A Syracuse University student with a bad cold was locked in a hospital psych ward for six days and treated like a patient in “One Flew Over the Cuckoo’s Nest,” she alleges in a shocking lawsuit.
Sophomore Kaitlin Taylor says she went to the campus health center in September 2013 complaining of flu-like symptoms — fever, phlegm, chest congestion, coughing.
That spiraled into a bizarre weeklong nightmare.
While waiting for care, Taylor chatted with a counselor, saying she wanted to change her arts major and take a leave of absence that semester, but missed a deadline because her computer was stolen.

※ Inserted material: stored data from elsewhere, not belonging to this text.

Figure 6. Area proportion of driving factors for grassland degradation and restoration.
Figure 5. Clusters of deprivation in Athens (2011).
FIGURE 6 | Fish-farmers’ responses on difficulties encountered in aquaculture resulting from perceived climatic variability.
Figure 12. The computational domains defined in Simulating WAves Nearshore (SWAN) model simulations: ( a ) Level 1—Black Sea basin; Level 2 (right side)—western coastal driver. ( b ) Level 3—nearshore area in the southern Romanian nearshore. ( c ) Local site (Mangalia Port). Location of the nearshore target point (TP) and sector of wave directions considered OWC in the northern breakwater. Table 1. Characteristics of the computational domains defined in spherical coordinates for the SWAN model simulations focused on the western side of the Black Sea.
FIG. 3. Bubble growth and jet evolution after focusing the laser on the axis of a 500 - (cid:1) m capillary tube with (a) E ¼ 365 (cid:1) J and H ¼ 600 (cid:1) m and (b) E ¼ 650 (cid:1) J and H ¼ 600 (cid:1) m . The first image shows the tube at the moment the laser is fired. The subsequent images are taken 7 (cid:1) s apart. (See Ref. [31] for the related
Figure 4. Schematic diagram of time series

Finally, told that no one could write her a prescription, she was driven to nearby St. Joseph’s Hospital, and dumped on the sidewalk in front of the emergency room.
Taylor waited in the ER, feeling sicker by the minute.

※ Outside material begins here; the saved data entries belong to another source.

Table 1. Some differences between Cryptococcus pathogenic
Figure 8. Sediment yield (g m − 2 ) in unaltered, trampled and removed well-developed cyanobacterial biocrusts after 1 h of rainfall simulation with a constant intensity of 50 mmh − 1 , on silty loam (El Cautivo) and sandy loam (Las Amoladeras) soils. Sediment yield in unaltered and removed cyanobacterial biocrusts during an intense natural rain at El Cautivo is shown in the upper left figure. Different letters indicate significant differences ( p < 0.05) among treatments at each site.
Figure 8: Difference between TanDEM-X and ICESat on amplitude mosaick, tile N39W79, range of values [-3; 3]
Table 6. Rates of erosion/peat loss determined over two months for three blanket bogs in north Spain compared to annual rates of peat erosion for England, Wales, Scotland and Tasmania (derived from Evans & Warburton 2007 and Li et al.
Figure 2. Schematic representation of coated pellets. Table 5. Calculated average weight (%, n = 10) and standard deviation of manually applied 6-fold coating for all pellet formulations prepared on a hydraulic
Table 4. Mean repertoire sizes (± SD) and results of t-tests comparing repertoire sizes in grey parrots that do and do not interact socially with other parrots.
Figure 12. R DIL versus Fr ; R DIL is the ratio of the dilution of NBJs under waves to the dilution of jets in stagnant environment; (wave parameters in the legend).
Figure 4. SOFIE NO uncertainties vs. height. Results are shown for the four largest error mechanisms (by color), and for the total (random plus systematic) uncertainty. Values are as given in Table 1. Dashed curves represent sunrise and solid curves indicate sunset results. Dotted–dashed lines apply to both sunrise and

“I was getting stressed by the circumstances and the surroundings,” she said in a written account for The Post. “I thought I’d only be there for an hour or two.”
She was led into an office where a psychiatrist spent 15 minutes speaking with her. Taylor explained she had been sick, not sleeping well, struggling to keep up with classwork and afraid to lose her scholarship.

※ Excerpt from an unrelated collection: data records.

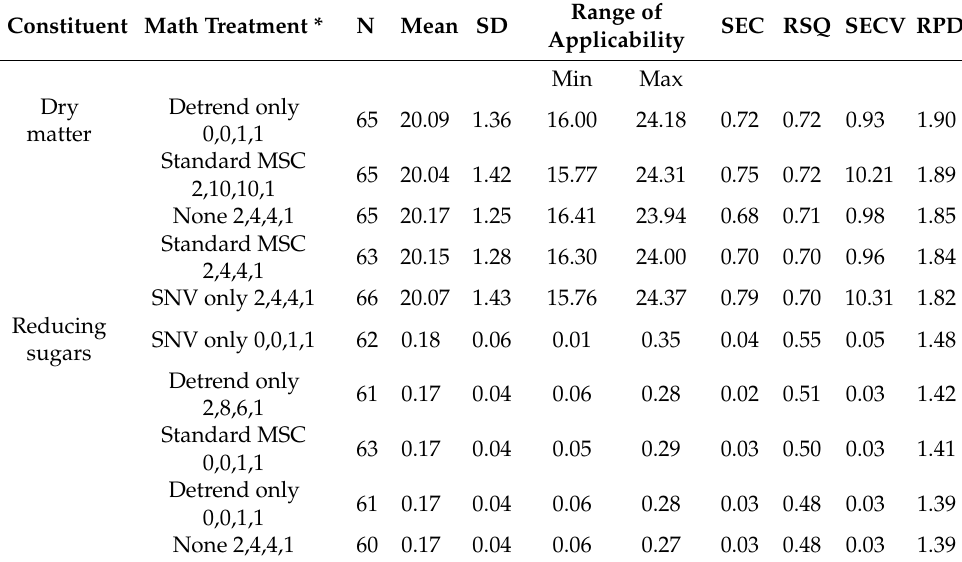
Table 2. Calibration descriptors of the best models obtained for each parameter by NIR. Constituent Math Treatment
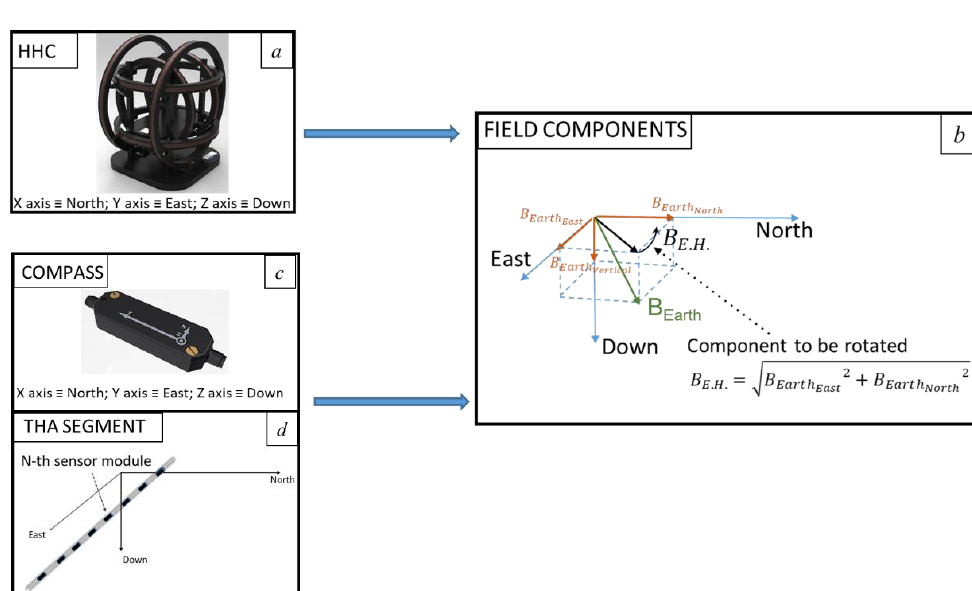
Figure 2. Set-up alignments procedure. ( a ) The HHC produces the field components. ( b ) Definition of the field components in a NED (East, North, Down) reference frame. ( c , d ) The THA segment and the compass are subject to the field components. Drawing and pictures are not to scale.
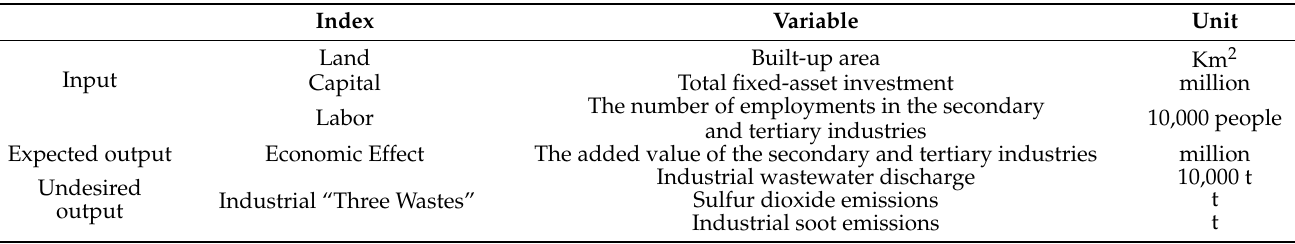
Table 1. Quantitative indicators of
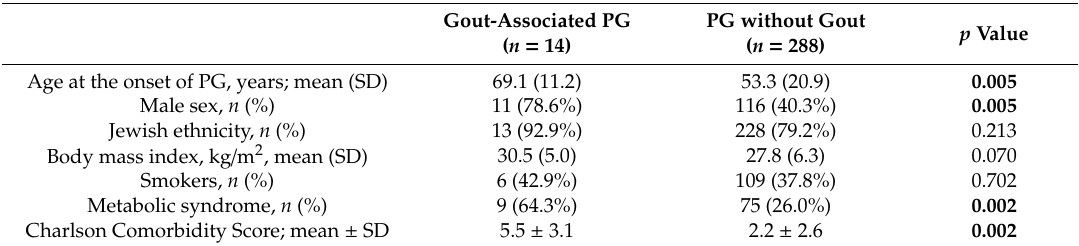
Gout-Associated PG PG without Gout p Value ( n = 14) ( n = 288)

The doctor told Taylor she would be kept for observation “just for the night.”
The shrink’s intake form cites the need for “involuntary treatment.” His scribbled notes give these reasons: “insomnia, pressured speech, disorganized, declining grades.”
Taylor was then ushered into an “observation room” with four other patients, some who fidgeted and stared at her. Two staffers, separated from the patients by a low wall, watched the group, but she still got no treatment.
“They hadn’t done anything for me or my cold. They didn’t take my blood pressure or even my temperature,” she said.
Taylor’s cellphone had died and the hospital refused to give her a recharger, she said.
A nurse told her “the more I cooperated the sooner they’d let me out, that I should take their pills and go along with whatever they told me to do,” she said.
Taylor said she was given powerful drugs: Risperdal, which is used to treat schizophrenia or bipolar disorder, and Klonopin, used to treat panic disorder.
“They made us line up in front of a window and they gave out the pills, just like in the movie ‘Cuckoo’s Nest.’”
She finally called her mom, who rushed up with an uncle to get her out.
Her lawyer, Marc Held, who filed the suit in Manhattan Supreme Court, called her treatment “unfathomable.”
Taylor, who lives in Union County, NJ, has since transferred to Rutgers University.
A St. Joseph’s spokeswoman declined to comment, citing patient privacy and the pending litigation.
Syracuse attorney Matthew Larkin said the university “denies that it acted inappropriately in any way.”